-------- PROVIDED RECORDS

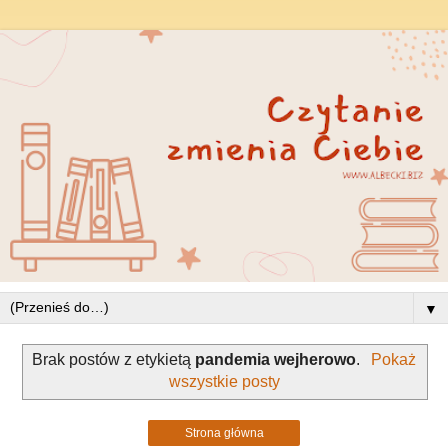
▼
Brak postów z etykietą
pandemia wejherowo
.
Pokaż
wszystkie posty
Strona główna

----------------

§ **TASK STATEMENT**
Although the records above contain pictures, your copy should give only their text, exactly as written.

§ **PROBLEM SOLUTION**
▼
Brak postów z etykietą
pandemia wejherowo
.
Pokaż
wszystkie posty
Strona główna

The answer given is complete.